49 stars 9 forks source link

Better Management of GPUs.txt File #1504

Open PantherX opened 4 years ago

PantherX commented 4 years ago

Is your feature request related to a problem?

The problem is that the GPUs.txt file is used to make assignment to GPUs. It was a good system about 10 years ago when GPUs were easier to manage. Fast forward now, GPUs are more complex to classify and the variation within a single Generation (GPU architecture) is rather significant making it hard for effective WU allocation to GPUs. This is not ideal for the researchers who have varying needs for their projects and donors who have varying needs of their hardware.


Describe the Feature

Rather than the Servers using using GPUs.txt file, we instead use GPU.JSON file which can have additional key values to help make a smarter decision and it can be easier to update/maintain/classify the GPUs as new models are released. Potential layout of the JSON file would be:

Vendor: Nvidia
VendorID: 10DE
Name: GTX 1080 Ti
DeviceID: 1B06
Status: Supported
Architecture: Pascal
Chip: GP102
VRAM: 11
OpenCL: 1.2
CUDA: 6.1
FP32: 11,340
FP64: 354

The client can be modified to handle the GPUs.JSON file and it will ensure that the SHA256 checksum matches what the Server has. This ensures that:

  1. Any local changes will be over-ridden by the single source of truth. No local changes will persist preventing unexpected behaviors on the client-side.
  2. Rather than downloading a GPUs.txt file every 30 days or manually forcing it to download, it will only download when changes are done.
  3. Clear presentation of information to make informed decisions without compromises.

Context

The GPUs.JSON will allow a much better experience for the donor and the researcher as it allows fine gain controls of what GPUs to target as we are using the actual data that matters to researchers for example: Assign Project X to GPUs where VendorID == 10DE OR Vendor ID == 1002 && (VRAM is > 5 && OpenCL == 1.2 && CUDA >= 5.0 && FP64 >= 128)

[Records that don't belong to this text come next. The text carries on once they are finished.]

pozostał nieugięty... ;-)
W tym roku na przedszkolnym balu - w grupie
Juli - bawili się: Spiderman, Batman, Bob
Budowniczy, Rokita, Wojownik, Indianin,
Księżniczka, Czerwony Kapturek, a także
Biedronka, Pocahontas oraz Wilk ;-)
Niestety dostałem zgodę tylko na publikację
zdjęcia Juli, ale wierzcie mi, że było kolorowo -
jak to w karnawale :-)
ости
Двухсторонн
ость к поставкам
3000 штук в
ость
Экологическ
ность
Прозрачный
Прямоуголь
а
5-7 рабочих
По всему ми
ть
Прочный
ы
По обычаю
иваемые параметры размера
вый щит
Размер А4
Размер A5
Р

This will unlock a lot of potential with existing and new donors and allows researchers to bring bleeding edge science without any negative impact or worries.

The Server side code don't have to remember all the details on how to process the GPUs, just the logic expansion, handling of GPUs.JSON file, and generating a checksum of the GPUs.JSON file.

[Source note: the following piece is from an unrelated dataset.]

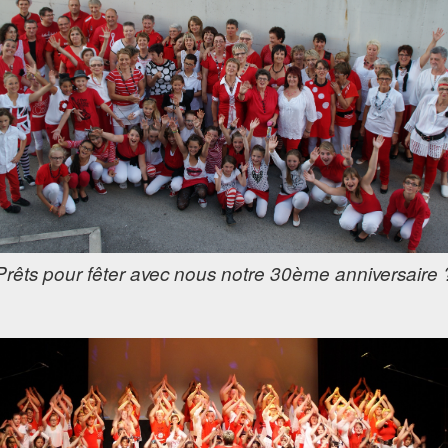
Prêts pour fêter avec nous notre 30ème anniversaire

Client code can be updated to only add a GPU slot if the Status == Supported and OS != macOS. If the Donor attempts to add to a GPU where Status == Unsupported, a friendly message appears saying that GPU is unsupported and to contact the Forum for additional information.

The donors get a much experience when configuring their systems.

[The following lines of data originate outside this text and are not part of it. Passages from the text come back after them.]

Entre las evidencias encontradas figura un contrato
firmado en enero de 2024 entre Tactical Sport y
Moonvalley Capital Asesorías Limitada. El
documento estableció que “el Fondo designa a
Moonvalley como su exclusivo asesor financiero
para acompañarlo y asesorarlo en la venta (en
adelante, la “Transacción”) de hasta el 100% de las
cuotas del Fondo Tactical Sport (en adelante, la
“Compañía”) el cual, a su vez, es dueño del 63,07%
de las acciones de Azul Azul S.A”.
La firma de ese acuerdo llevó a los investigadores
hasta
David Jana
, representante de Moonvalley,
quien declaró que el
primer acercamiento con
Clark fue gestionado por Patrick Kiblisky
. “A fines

This solution has the potential to solve all these issues in a much more meaningful and efficient manner: https://github.com/FoldingAtHome/fah-issues/issues/1479 https://github.com/FoldingAtHome/fah-issues/issues/1452 https://github.com/FoldingAtHome/fah-issues/issues/1390 https://github.com/FoldingAtHome/fah-issues/issues/1361 https://github.com/FoldingAtHome/fah-issues/issues/1271 https://github.com/FoldingAtHome/fah-issues/issues/1258 https://github.com/FoldingAtHome/fah-issues/issues/1220


bb30994 commented 4 years ago

Enhancement request #2: Please add a message in GPUs.txt saying this file is a local cache version and cannot be modified.